The other pile was a mix of the offcuts. The end cuts. The pieces left over after Dave had milled the boards we wanted - the stubs, the irregular pieces, the bits that didn't make the cut. Some larger pieces would be saved for projects down the road. But mostly, the pile we had been set aside to burn. The wood we had marked, in our minds, as not for anything.
Steve spent a long time over there. He turned pieces. He set them down. He picked up others. He turned those. And then he found two pieces - not obviously matched, just two pieces - and he said these.
He told Alex later that the appeal was exactly that they had been meant for the fire. There was something he liked about taking what was destined to be destroyed and turning it into something that would last.
He took the two pieces home with him.
For nine months, Steve worked.
He sent Alex ideas. Sketches. Updates on his process.
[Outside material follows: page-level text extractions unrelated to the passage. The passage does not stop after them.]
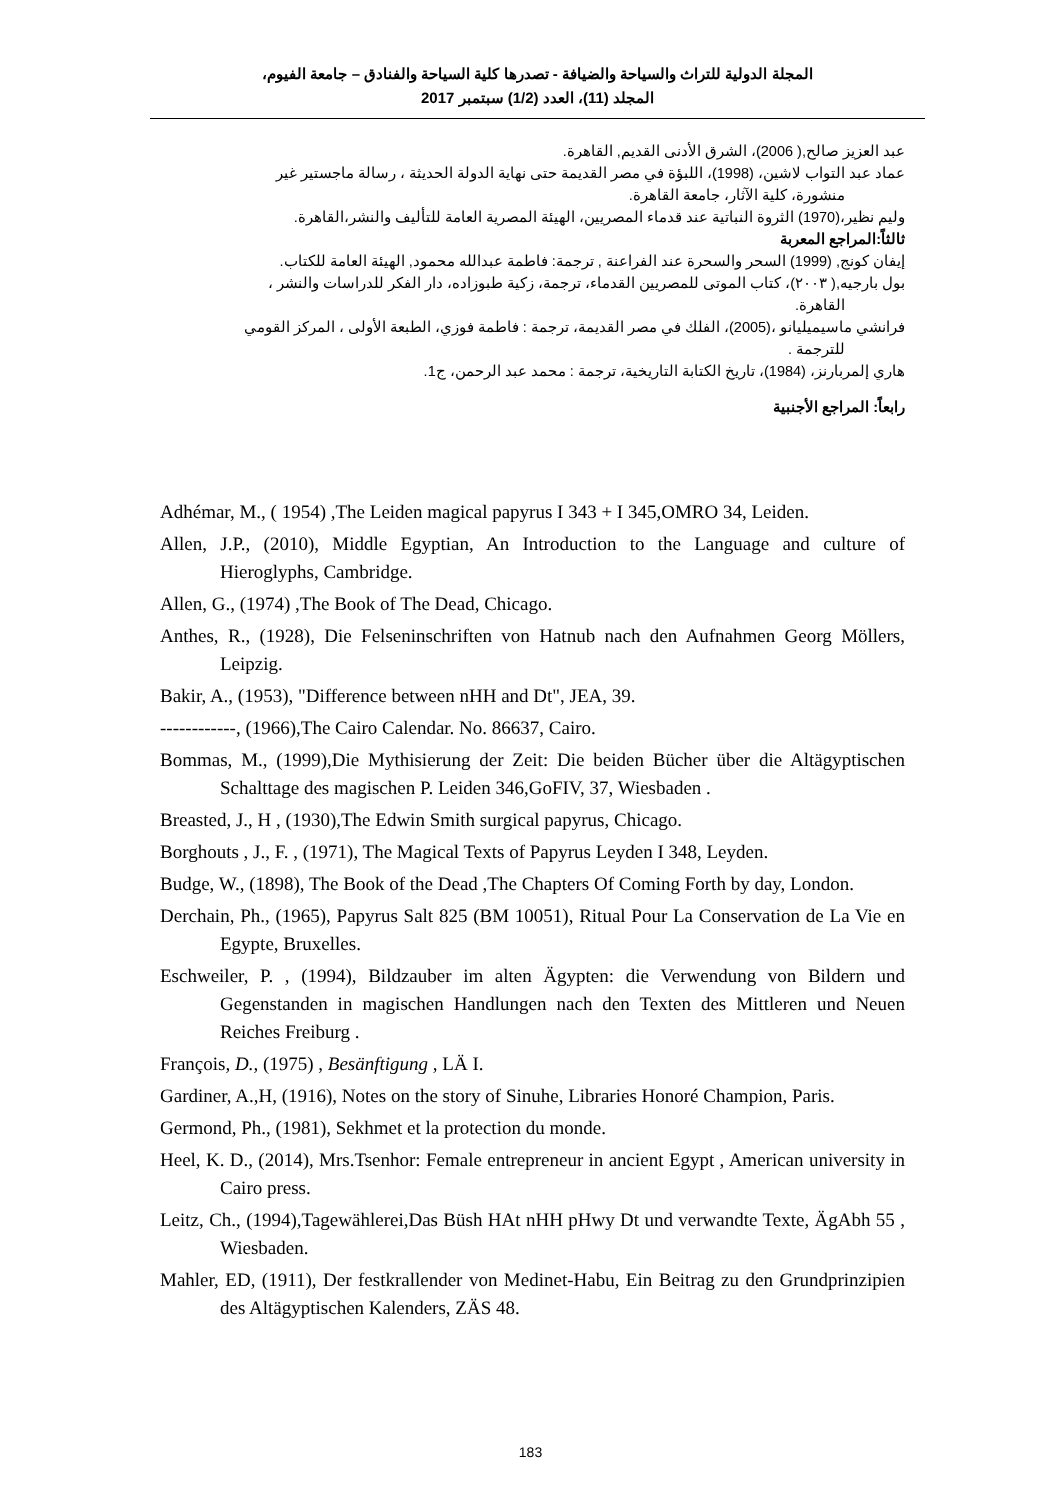المجلة الدولية للتراث والسياحة والضيافة - تصدرها كلية السياحة والفنادق – جامعة الفيوم،
المجلد (11)، العدد (1/2) سبتمبر 2017
عبد العزيز صالح,( 2006)، الشرق الأدنى القديم, القاهرة.
عماد عبد التواب لاشين، (1998)، اللبؤة في مصر القديمة حتى نهاية الدولة الحديثة ، رسالة ماجستير غير
منشورة، كلية الآثار، جامعة القاهرة.
وليم نظير،(1970) الثروة النباتية عند قدماء المصريين، الهيئة المصرية العامة للتأليف والنشر،القاهرة.
ثالثاً:المراجع المعربة
إيفان كونج, (1999) السحر والسحرة عند الفراعنة , ترجمة: فاطمة عبدالله محمود, الهيئة العامة للكتاب.
بول بارجيه,( ٢٠٠٣)، كتاب الموتى للمصريين القدماء، ترجمة، زكية طبوزاده، دار الفكر للدراسات والنشر ،
القاهرة.
فرانشي ماسيميليانو ،(2005)، الفلك في مصر القديمة، ترجمة : فاطمة فوزي، الطبعة الأولى ، المركز القومي
للترجمة .
هاري إلمربارنز، (1984)، تاريخ الكتابة التاريخية، ترجمة : محمد عبد الرحمن، ج1.
رابعاً: المراجع الأجنبية
Adhémar, M., ( 1954) ,The Leiden magical papyrus I 343 + I 345,OMRO 34, Leiden.
Allen, J.P., (2010), Middle Egyptian, An Introduction to the Language and culture of Hieroglyphs, Cambridge.
Allen, G., (1974) ,The Book of The Dead, Chicago.
Anthes, R., (1928), Die Felseninschriften von Hatnub nach den Aufnahmen Georg Möllers, Leipzig.
Bakir, A., (1953), "Difference between nHH and Dt", JEA, 39.
------------, (1966),The Cairo Calendar. No. 86637, Cairo.
Bommas, M., (1999),Die Mythisierung der Zeit: Die beiden Bücher über die Altägyptischen Schalttage des magischen P. Leiden 346,GoFIV, 37, Wiesbaden .
Breasted, J., H , (1930),The Edwin Smith surgical papyrus, Chicago.
Borghouts , J., F. , (1971), The Magical Texts of Papyrus Leyden I 348, Leyden.
Budge, W., (1898), The Book of the Dead ,The Chapters Of Coming Forth by day, London.
Derchain, Ph., (1965), Papyrus Salt 825 (BM 10051), Ritual Pour La Conservation de La Vie en Egypte, Bruxelles.
Eschweiler, P. , (1994), Bildzauber im alten Ägypten: die Verwendung von Bildern und Gegenstanden in magischen Handlungen nach den Texten des Mittleren und Neuen Reiches Freiburg .
François, D., (1975) , Besänftigung , LÄ I.
Gardiner, A.,H, (1916), Notes on the story of Sinuhe, Libraries Honoré Champion, Paris.
Germond, Ph., (1981), Sekhmet et la protection du monde.
Heel, K. D., (2014), Mrs.Tsenhor: Female entrepreneur in ancient Egypt , American university in Cairo press.
Leitz, Ch., (1994),Tagewählerei,Das Büsh HAt nHH pHwy Dt und verwandte Texte, ÄgAbh 55 , Wiesbaden.
Mahler, ED, (1911), Der festkrallender von Medinet-Habu, Ein Beitrag zu den Grundprinzipien des Altägyptischen Kalenders, ZÄS 48.
183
Alex, who had originally framed the project as a commission, gave Steve complete freedom from the start - no specifications, no deadline, no expectations beyond let the wood tell you. He trusted the artist. He had trusted him for thirty years.
He also, I now know, kept the entire thing a secret from me.
It was the last week of April, the week of my birthday. We had a meeting scheduled at the property with our architect and our builder, and Alex had quietly adjusted the date to make sure everyone could be there. I thought we were having a working day. I thought the only delivery on the calendar was a load of cedar chips for the garden.
And then a moving van pulled up the driveway. Alex looked at me with a face I could not read and said look who's here.
I did not understand.
The doors opened. A dolly came out. And then, one at a time, the carvings emerged from the back of the van - two tall, dark-spiraled, glowing-grained pieces of wood that I instantly recognized as Steve's work, even before I knew where they had come from. He had carved them from the burn pile we had set aside on our own land.
I stood there for a long time, looking at them, and at Alex, and at Steve, and I think I forgot to speak.
The carvings sit on the porch by the tent for now. We don't yet know where their permanent home at Greyhaven will be - somewhere looking out along the bluff, maybe, where the light moves across them in the afternoon. We have time. They have time. They are, after thirty years of loving Steve's work, the second and third Jensen carvings in our collection. They are also, in a way the Fishermen were not, of this place.
The wood that was meant for fire is now sculpture. The artist we so dearly love, who had stopped making large carvings made these. The husband (who I also dearly love), who had carried an idea for nine months delivered it on a Friday in late April, the week of my birthday, with a smile.